Oysa gözden kaçırılan, belki de gözden kaçırılmak istendiği için yukarıdaki değişikliklerin yem olarak kullanıldığı referandumda bizi öz kültürümüzden koparıp batı ve değerlerine yakınlaştıracak yapısal değişiklikler söz konusu idi.
Darbecilerin yargılanması, ordudan atılanlara özlük haklarının iadesi gibi değişiklikler millet nezdinde olumlu bir hava oluşturmuş, "inadına" ve "yetmez ama" evete okkalı malzeme olmuştur.
Toplumu yapısal olarak değiştirecek değişiklikler ise gözden kaçmış ve kaçırılmıştır. Bu yazımızda gözden kaçan/kaçırılan anayasa değişikliklerini inceleyeceğiz:
1) Anayasanın 10. maddesinde "Kadınlar ve erkekler eşit haklara sahiptir. Devlet, bu eşitliğin yasama geçmesini sağlamakla yükümlüdür. " şeklinde yer alan kadın erkek eşitliği ve devletin bunu sağlama yükümlülüğü, "Kadınlar ve erkekler eşit haklara sahiptir.

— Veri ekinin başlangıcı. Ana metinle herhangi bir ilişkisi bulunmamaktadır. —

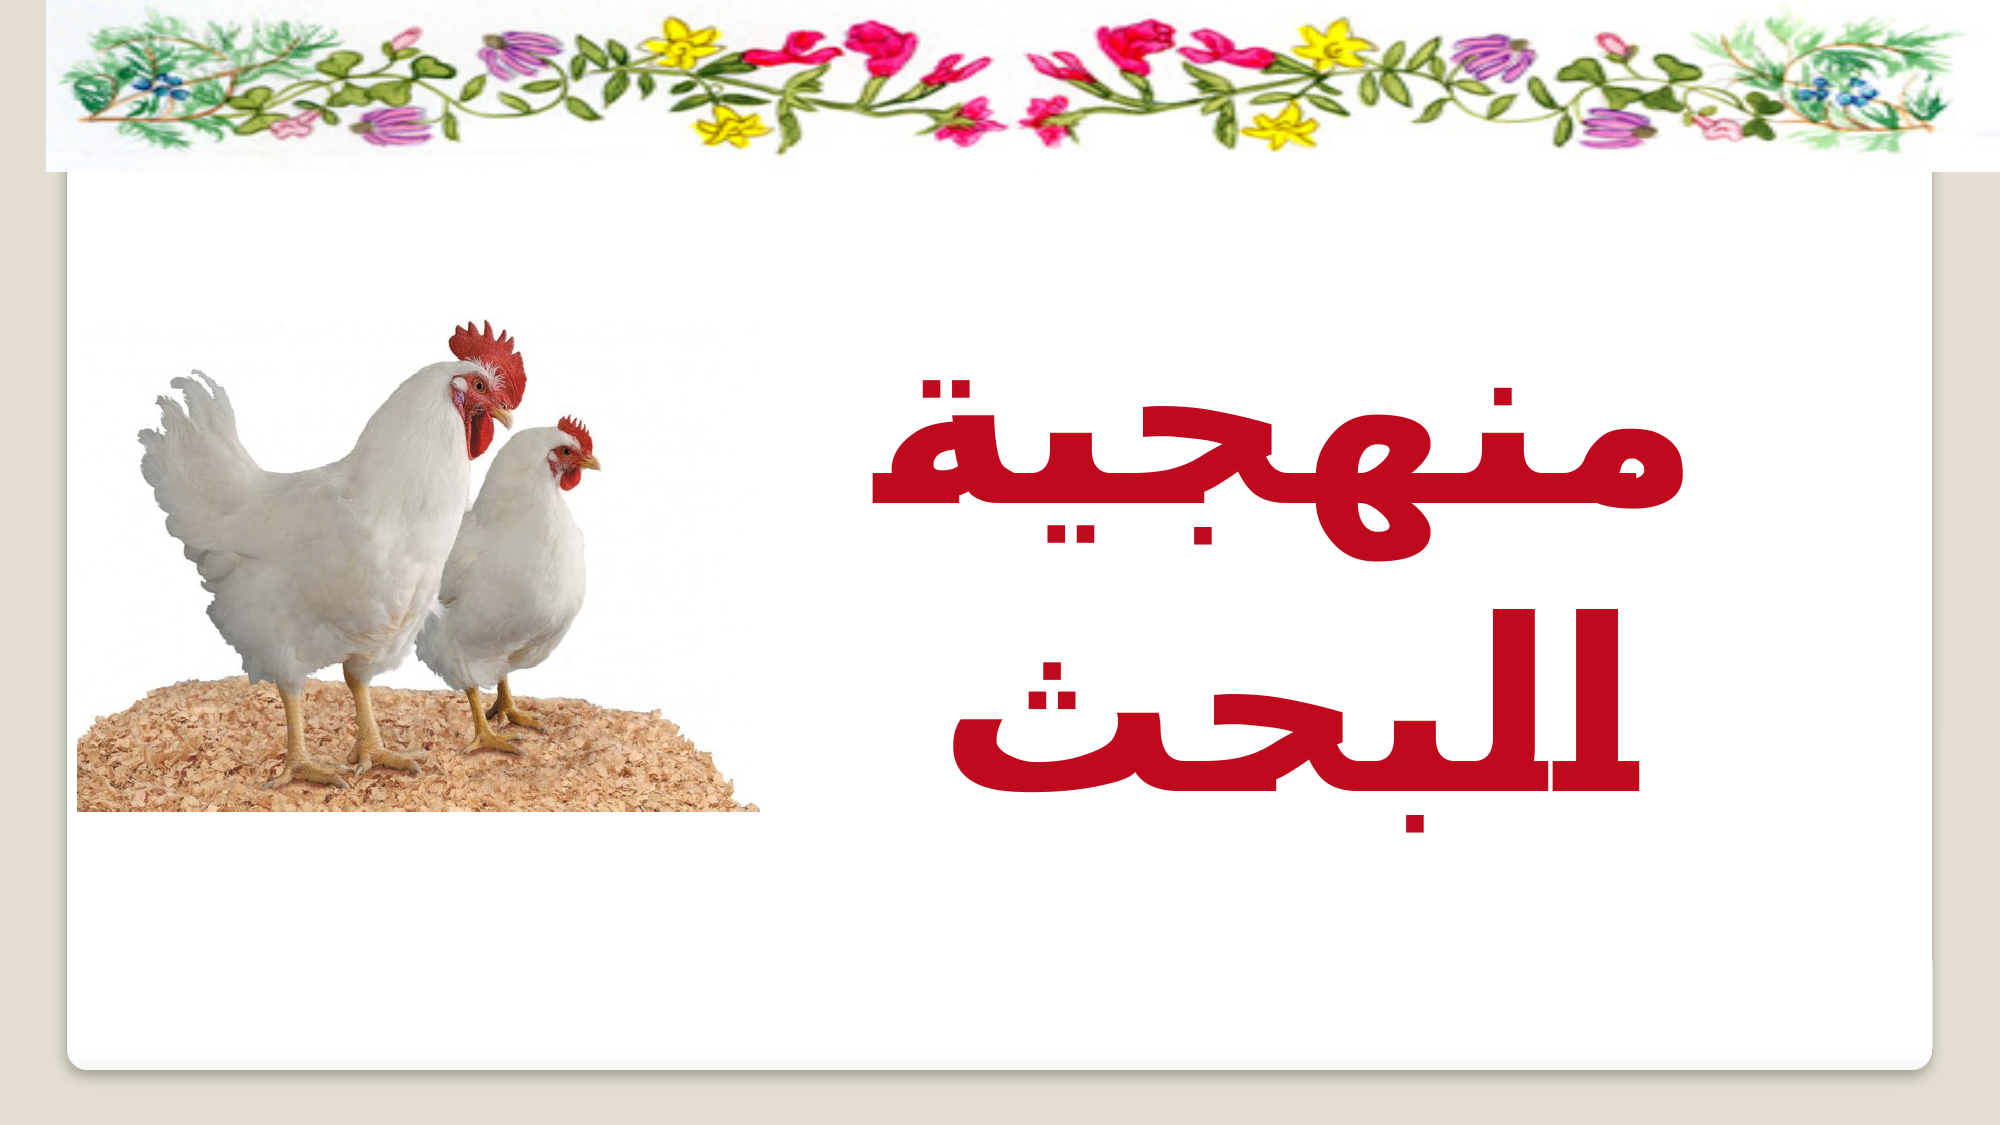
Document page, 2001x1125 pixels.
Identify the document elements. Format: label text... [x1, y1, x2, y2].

picture [45, 0, 2000, 172]
picture [76, 318, 761, 812]
text_box منهجية البحث [692, 256, 1885, 847]
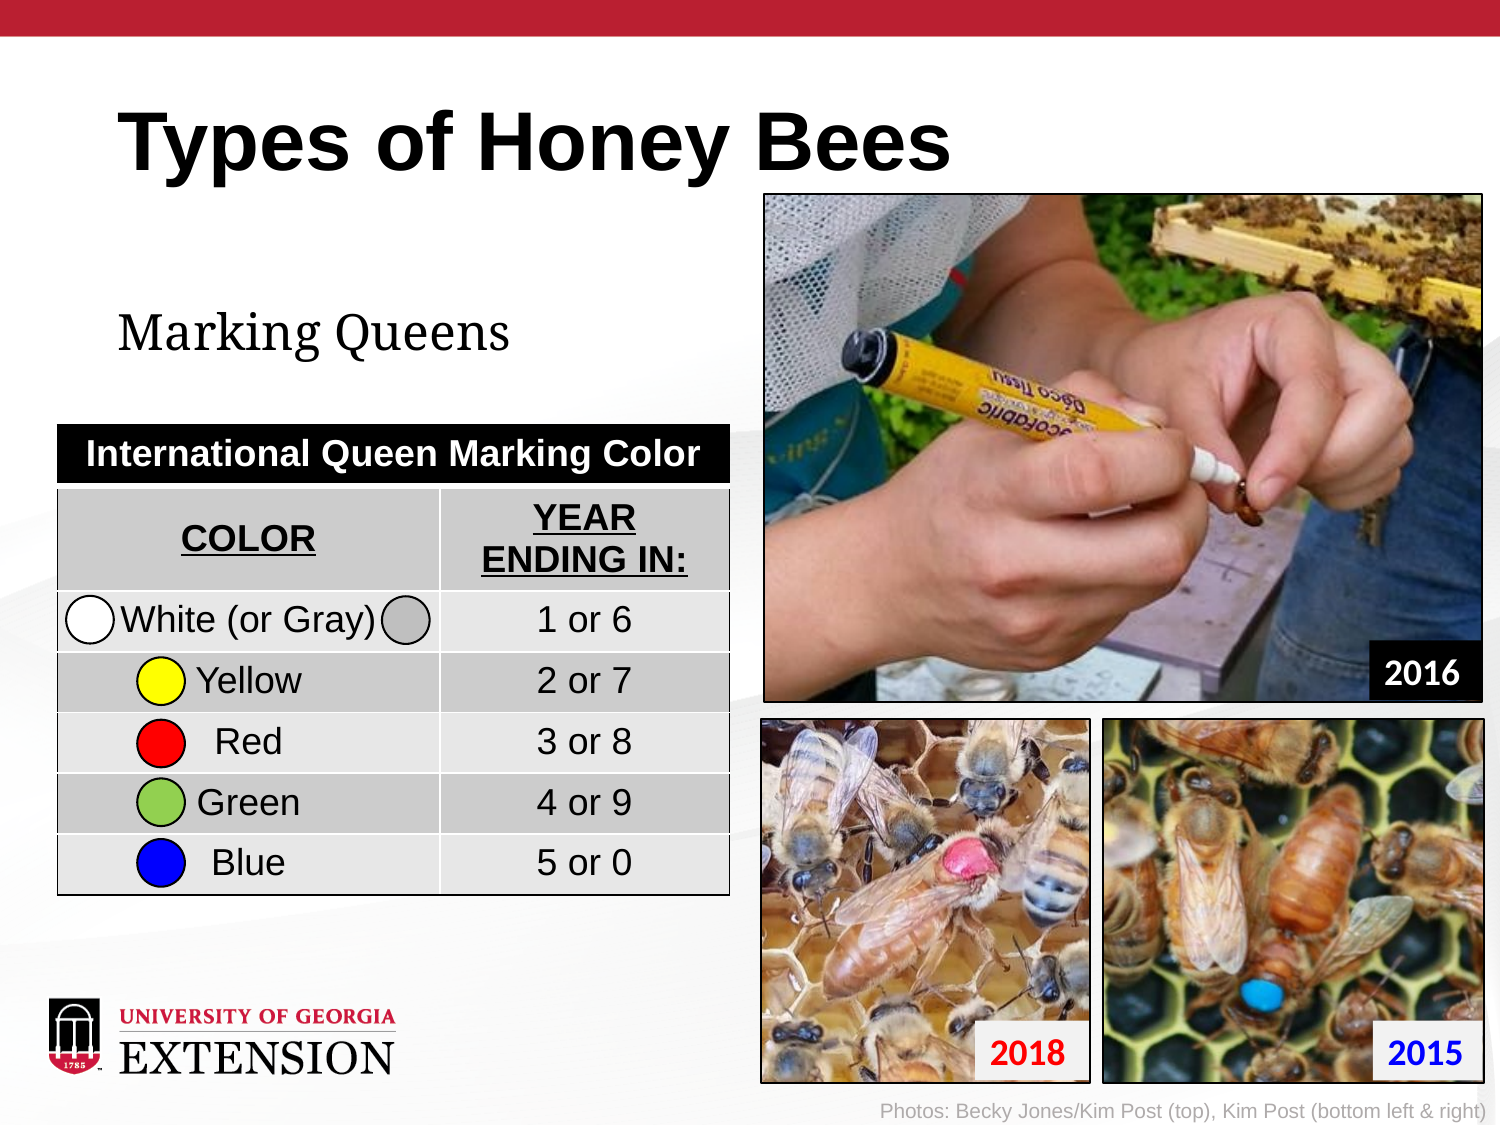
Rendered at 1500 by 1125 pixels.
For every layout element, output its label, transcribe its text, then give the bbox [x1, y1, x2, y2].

Devlet, bu eşitliğin yasama geçmesini sağlamakla yükümlüdür. 'Bu maksatla alınacak tedbirler eşitlik ilkesine aykırı olarak yorumlanamaz.'
'Çocuklar, yaşlılar, özürlüler, harp ve vazife şehitlerinin dul ve yetimleri ile malul ve gaziler için alınacak tedbirler eşitlik ilkesine aykırı sayılmaz.'" şeklinde değiştirilmiş, pozitif ayrımcılığın eşitlik ilkesine aykırı olarak yorumlanamayacağı anayasal ilke haline getirilmiştir.

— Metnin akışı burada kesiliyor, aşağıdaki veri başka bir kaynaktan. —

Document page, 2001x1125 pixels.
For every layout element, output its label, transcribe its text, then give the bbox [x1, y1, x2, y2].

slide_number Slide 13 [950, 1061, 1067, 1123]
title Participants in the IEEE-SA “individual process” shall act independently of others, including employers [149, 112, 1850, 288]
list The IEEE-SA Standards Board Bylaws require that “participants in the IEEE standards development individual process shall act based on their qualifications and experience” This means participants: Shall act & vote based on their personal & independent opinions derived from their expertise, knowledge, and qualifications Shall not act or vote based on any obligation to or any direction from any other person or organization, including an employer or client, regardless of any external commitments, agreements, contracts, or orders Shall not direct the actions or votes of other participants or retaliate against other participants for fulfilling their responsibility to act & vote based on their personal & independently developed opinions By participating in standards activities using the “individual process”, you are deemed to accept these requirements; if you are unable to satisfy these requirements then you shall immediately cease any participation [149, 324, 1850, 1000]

Toplumun değerleri ile çelişen hükümler, düzen değil çatışma çıkarır. Nitekim, referandumdan sonra kurulan Aile ve Sosyal Politikalar Bakanlığı, toplumda kadına yönelik şiddeti önleme adına yaptığı çalışmalarla şiddeti önleyememiş, aksine şiddetin ve boşanmaların artmasına sebep olmuştur.
2) Anayasanın 20. maddesine kişisel verilerin korunması adına "Herkes, kendisiyle ilgili kişisel verilerin korunmasını isteme hakkına sahiptir. Bu hak; kişinin kendisiyle ilgili kişisel veriler hakkında bilgilendirilme, bu verilere erişme, bunların düzeltilmesini veya silinmesini talep etme ve amaçları doğrultusunda kullanılıp kullanılmadığını öğrenmeyi de kapsar. Kişisel veriler, ancak kanunda öngörülen hallerde veya kişinin açık rızasıyla islenebilir. Kişisel verilerin korunmasına ilişkin esas ve usuller kanunla düzenlenir." fıkrası eklenmiştir. Her şeyin şeffaf ve herkesin bilgilerinin ortada dolaştığı bir çağda korunan kişisel veriler değil, nesep bağının gizlenmesi olacaktır. Soy bağı sıhhatini kaybedebileceği gibi, en basitinden bri seçimde adayın Müslüman, Gayri Müslim, Türk, Ermeni, Rum... olup olmadığı sorgulanamayacaktır.
3) Anayasanın 41. maddesine "Her çocuk, korunma ve bakımdan yararlanma, yüksek yararına açıkça aykırı olmadıkça, ana ve babasıyla kişisel ve doğrudan ilişki kurma ve sürdürme hakkına sahiptir.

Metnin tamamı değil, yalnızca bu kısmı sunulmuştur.